Cuando medio mundo clama por una vacuna contra la covid-19, hay enormes bolsas de ciudadanos que desdeñan el biológico por diversas razones. Ya ocurrió en Estados Unidos, que acabó ofreciendo jugosas ofertas, como hamburguesas, cervezas o marihuana, a quienes se acercaran a los puestos de inmunización. Una buena parte del territorio mexicano está en esa misma situación, de ahí que el presidente y sus responsables de Salud, insistan constantemente en las bondades de la vacuna.
Hoy mismo, Andrés Manuel López Obrador lo ha vuelto a repetir en su conferencia matutina. El asunto es pertinente porque en Chiapas, uno de los Estados donde se están encontrando más reticencias, las autoridades han ofrecido a los jóvenes ser vacunados si llevan con ellos a dos personas mayores, es decir, que sirvan como promotores para la vacunación.
Más información
“Cada vez que una persona convenza a alguien más, sobre todo en los grupos de edad de más riesgo, de que se inmunice, está haciendo el acto más amoroso, solidario y patriótico que pueda hacer”, ha recordado el director general del IMSS, Zoé Robledo.
En algunos pueblos indígenas se han cerrado por completo a la vacuna y por doquier surgen leyendas y bulos sobre las muertes que ocasiona.

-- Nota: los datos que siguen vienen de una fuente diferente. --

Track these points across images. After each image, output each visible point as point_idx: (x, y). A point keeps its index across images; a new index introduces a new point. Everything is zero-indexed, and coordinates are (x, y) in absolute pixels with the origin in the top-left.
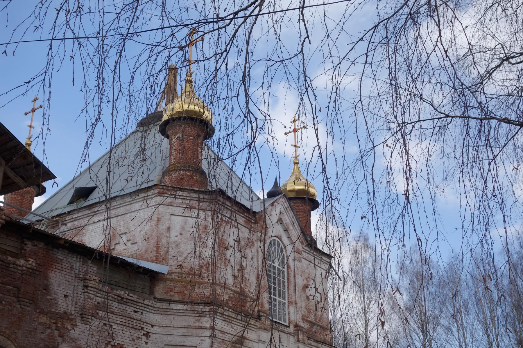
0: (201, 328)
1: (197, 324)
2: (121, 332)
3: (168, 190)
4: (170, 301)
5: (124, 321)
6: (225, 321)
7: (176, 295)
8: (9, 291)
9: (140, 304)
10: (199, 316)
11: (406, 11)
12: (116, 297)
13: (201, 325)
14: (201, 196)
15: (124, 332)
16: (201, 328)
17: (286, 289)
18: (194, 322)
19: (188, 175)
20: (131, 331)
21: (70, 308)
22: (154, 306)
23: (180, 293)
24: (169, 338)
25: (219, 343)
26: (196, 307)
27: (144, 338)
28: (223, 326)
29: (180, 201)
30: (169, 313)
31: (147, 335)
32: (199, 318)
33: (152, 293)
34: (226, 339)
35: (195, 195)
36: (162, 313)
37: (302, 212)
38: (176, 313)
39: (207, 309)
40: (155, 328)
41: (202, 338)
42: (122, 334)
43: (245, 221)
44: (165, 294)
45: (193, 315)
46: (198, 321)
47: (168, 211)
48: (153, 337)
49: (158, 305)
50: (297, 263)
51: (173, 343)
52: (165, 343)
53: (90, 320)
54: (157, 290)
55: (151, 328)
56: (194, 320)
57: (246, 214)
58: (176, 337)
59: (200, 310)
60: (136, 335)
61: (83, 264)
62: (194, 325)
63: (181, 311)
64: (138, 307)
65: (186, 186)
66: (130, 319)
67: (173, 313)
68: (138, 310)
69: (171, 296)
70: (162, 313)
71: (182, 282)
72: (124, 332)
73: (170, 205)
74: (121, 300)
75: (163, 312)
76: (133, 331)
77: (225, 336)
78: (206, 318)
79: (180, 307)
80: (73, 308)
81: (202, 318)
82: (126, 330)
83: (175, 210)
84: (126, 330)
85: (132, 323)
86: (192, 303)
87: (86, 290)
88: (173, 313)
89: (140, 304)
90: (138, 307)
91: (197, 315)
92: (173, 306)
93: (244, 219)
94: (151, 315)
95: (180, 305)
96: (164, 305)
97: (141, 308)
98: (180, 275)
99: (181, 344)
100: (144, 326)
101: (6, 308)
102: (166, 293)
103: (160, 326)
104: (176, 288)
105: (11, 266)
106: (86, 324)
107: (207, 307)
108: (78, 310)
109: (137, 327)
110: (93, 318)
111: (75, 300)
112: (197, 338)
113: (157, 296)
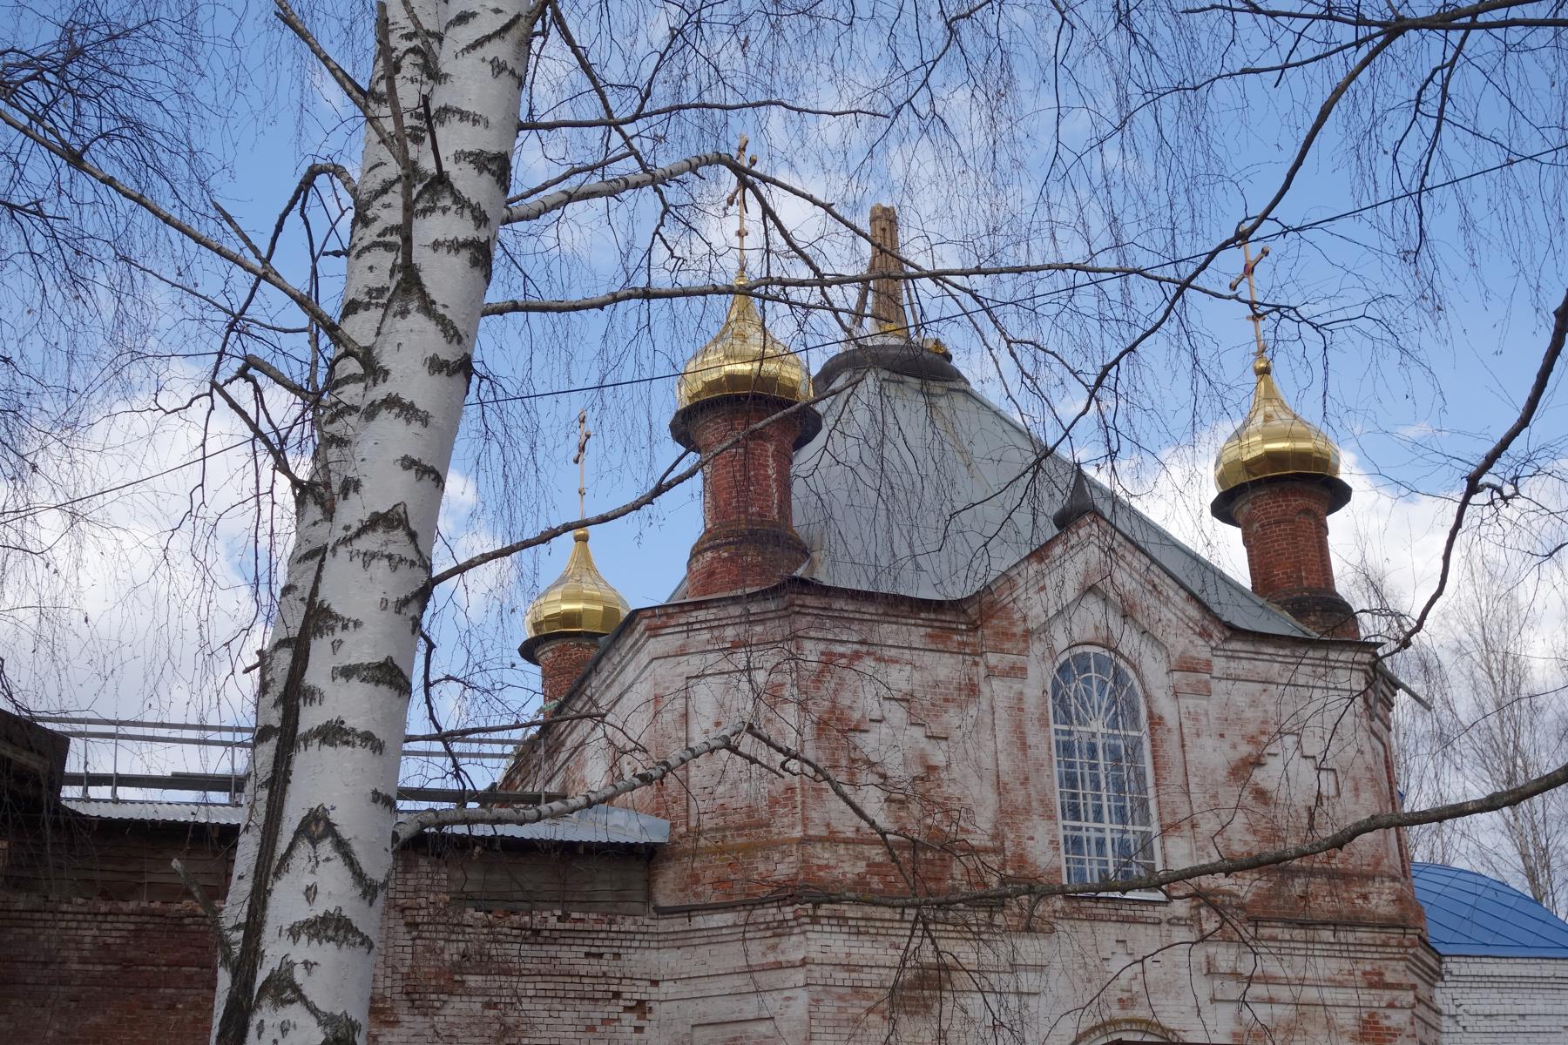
0: (779, 966)
1: (771, 958)
2: (545, 1014)
3: (669, 616)
4: (688, 911)
5: (552, 986)
6: (859, 933)
7: (709, 890)
8: (189, 978)
9: (602, 935)
10: (774, 936)
11: (543, 90)
12: (515, 932)
13: (781, 958)
14: (754, 608)
15: (555, 1014)
16: (779, 966)
17: (1151, 793)
18: (764, 954)
19: (725, 560)
20: (580, 1008)
21: (380, 985)
22: (651, 929)
23: (719, 883)
24: (702, 1006)
25: (841, 998)
26: (759, 912)
27: (630, 1019)
28: (854, 950)
29: (706, 635)
30: (696, 941)
31: (641, 1008)
32: (776, 940)
33: (649, 897)
34: (867, 984)
35: (735, 610)
36: (678, 943)
37: (1278, 523)
38: (713, 937)
39: (788, 912)
40: (664, 987)
41: (786, 993)
42: (551, 1021)
43: (928, 635)
44: (681, 895)
45: (759, 934)
46: (774, 948)
47: (679, 670)
48: (660, 1011)
49: (664, 925)
50: (1189, 702)
51: (711, 1019)
52: (692, 1022)
53: (437, 1004)
54: (661, 886)
55: (654, 990)
56: (762, 948)
57: (923, 615)
58: (719, 1001)
59: (769, 918)
60: (599, 1015)
61: (405, 872)
62: (764, 961)
63: (724, 931)
64: (598, 943)
65: (721, 590)
66: (568, 979)
67: (705, 940)
68: (602, 950)
69: (696, 895)
70: (678, 943)
71: (722, 853)
72: (555, 1014)
73: (682, 652)
74: (535, 935)
75: (681, 941)
76: (586, 1006)
77: (862, 976)
78: (793, 938)
79: (718, 919)
80: (388, 983)
81: (785, 939)
82: (561, 1007)
83: (694, 664)
84: (561, 1007)
85: (579, 987)
86: (751, 904)
87: (415, 933)
88: (705, 940)
89: (602, 935)
90: (598, 943)
91: (769, 933)
92: (700, 921)
93: (922, 631)
94: (652, 955)
95: (717, 917)
96: (678, 924)
97: (607, 943)
98: (719, 835)
99: (734, 1017)
100: (621, 989)
101: (190, 1017)
102: (682, 890)
103: (675, 980)
104: (709, 873)
105: (187, 921)
106: (426, 1015)
107: (788, 909)
108: (400, 983)
109: (598, 995)
110: (443, 997)
111: (390, 962)
112: (774, 994)
113: (663, 901)
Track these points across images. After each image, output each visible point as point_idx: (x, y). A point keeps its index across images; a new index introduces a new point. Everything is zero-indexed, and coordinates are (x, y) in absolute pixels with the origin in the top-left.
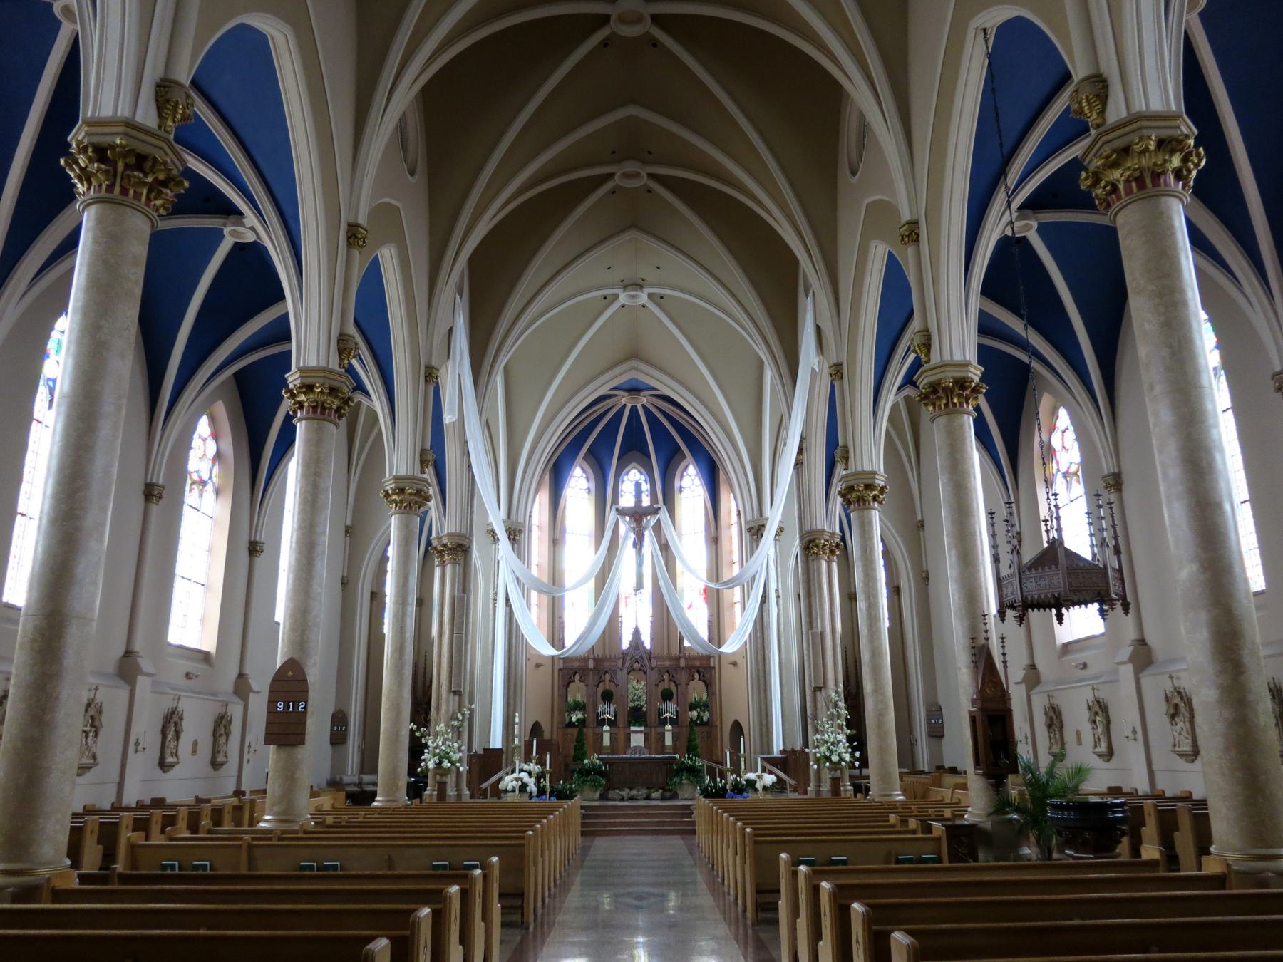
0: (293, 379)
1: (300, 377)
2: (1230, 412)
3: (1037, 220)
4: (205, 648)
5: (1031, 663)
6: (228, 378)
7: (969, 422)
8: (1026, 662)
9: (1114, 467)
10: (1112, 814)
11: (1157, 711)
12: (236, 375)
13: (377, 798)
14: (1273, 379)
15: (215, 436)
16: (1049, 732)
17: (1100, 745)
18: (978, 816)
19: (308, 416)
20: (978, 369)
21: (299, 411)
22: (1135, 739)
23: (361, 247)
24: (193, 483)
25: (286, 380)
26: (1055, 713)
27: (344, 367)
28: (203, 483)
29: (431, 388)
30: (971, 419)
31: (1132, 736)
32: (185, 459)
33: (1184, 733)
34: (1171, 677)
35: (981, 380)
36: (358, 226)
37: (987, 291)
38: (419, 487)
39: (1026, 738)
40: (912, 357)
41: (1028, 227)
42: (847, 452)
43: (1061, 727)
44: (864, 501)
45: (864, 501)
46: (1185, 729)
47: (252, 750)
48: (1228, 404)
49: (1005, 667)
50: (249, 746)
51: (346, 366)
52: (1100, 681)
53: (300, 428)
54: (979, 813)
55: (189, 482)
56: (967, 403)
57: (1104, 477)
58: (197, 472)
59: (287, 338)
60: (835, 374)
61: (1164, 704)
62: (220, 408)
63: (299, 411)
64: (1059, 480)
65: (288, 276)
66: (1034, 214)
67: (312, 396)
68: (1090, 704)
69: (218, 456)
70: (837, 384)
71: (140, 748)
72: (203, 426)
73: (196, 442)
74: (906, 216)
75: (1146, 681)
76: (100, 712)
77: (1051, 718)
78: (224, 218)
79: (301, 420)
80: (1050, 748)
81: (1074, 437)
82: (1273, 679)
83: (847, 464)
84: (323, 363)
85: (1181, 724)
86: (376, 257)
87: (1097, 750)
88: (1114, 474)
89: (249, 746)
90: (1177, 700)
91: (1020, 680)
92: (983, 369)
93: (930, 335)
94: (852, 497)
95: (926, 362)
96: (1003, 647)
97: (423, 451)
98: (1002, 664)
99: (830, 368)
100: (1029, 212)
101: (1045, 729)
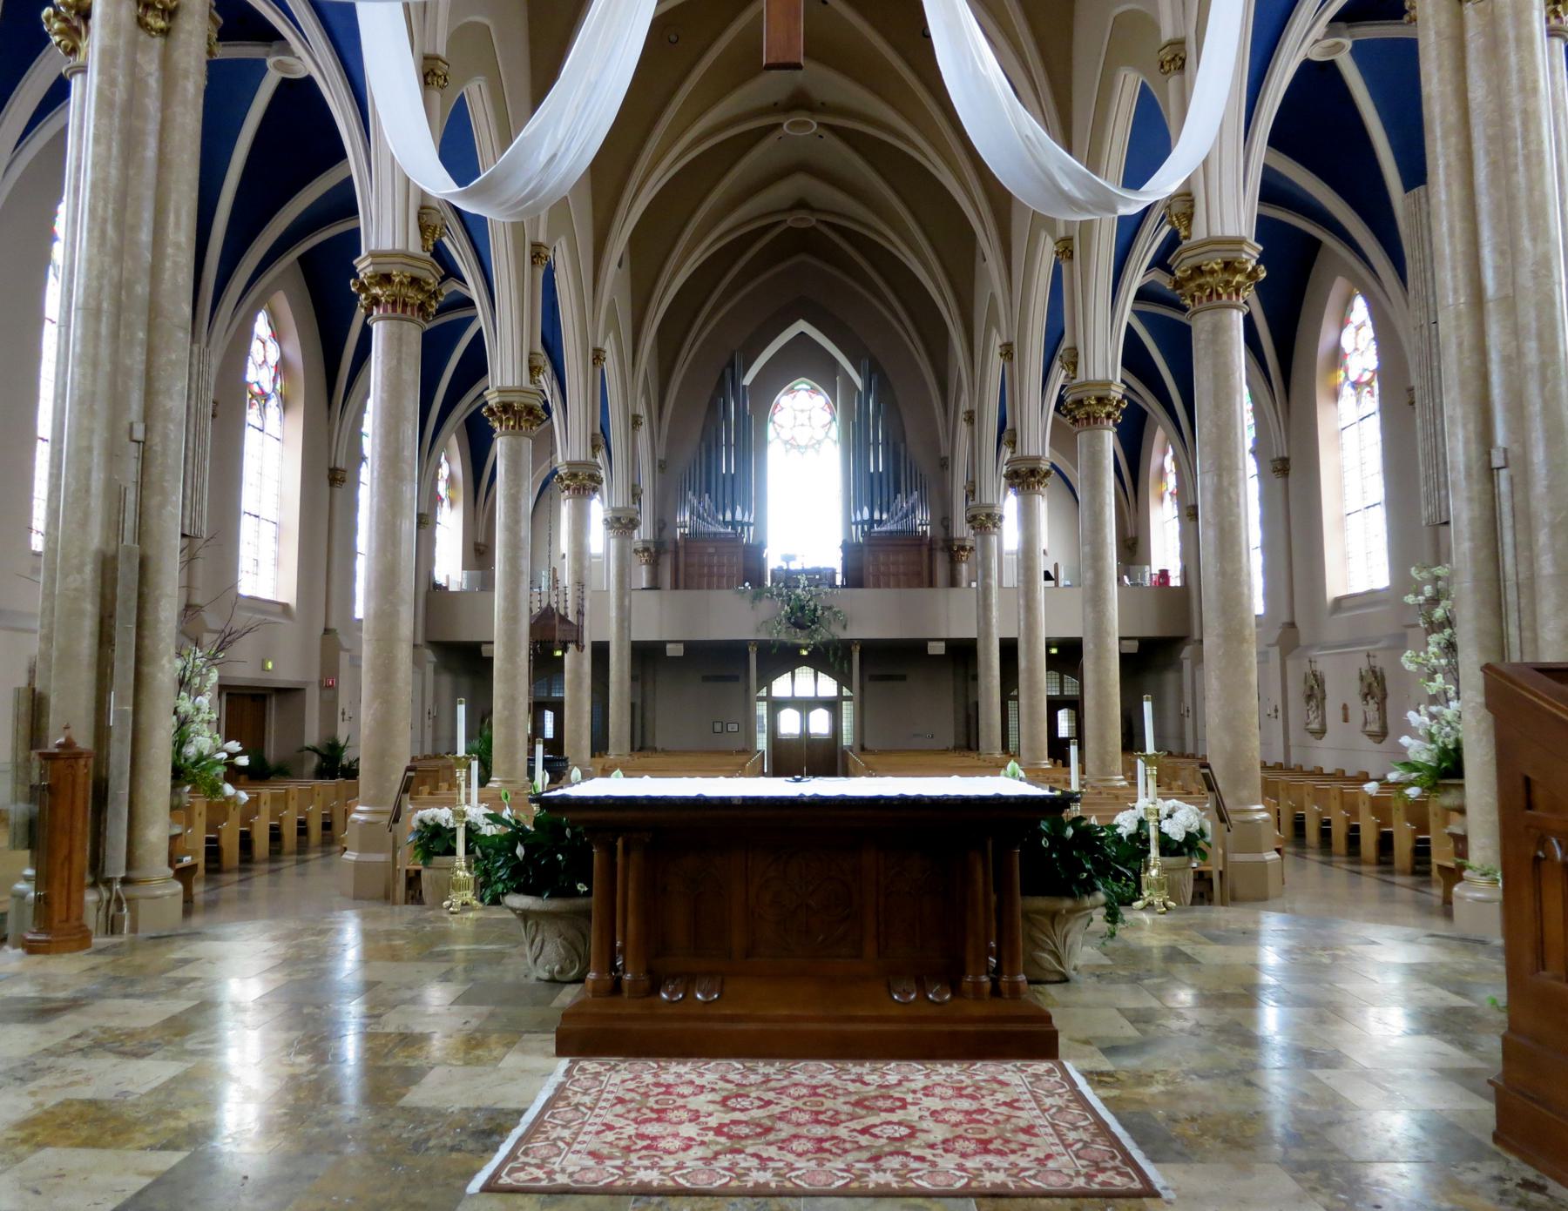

Los médicos salen a las comunidades más alejadas en busca de posibles receptores de la vacunación, pero se quejan de que no tienen éxito. En la montaña de Guerrero, días atrás, el médico de Cochoapa el Grande, Aulio Gelio, lamentaba que apenas un 10% de las personas se habían querido inyectar el biológico. Una cuestión de creencias, explicaba. Él mismo visitó a uno de los sacerdotes del lugar, un polaco que declinó a la espera de ponérsela en su tierra en vacaciones.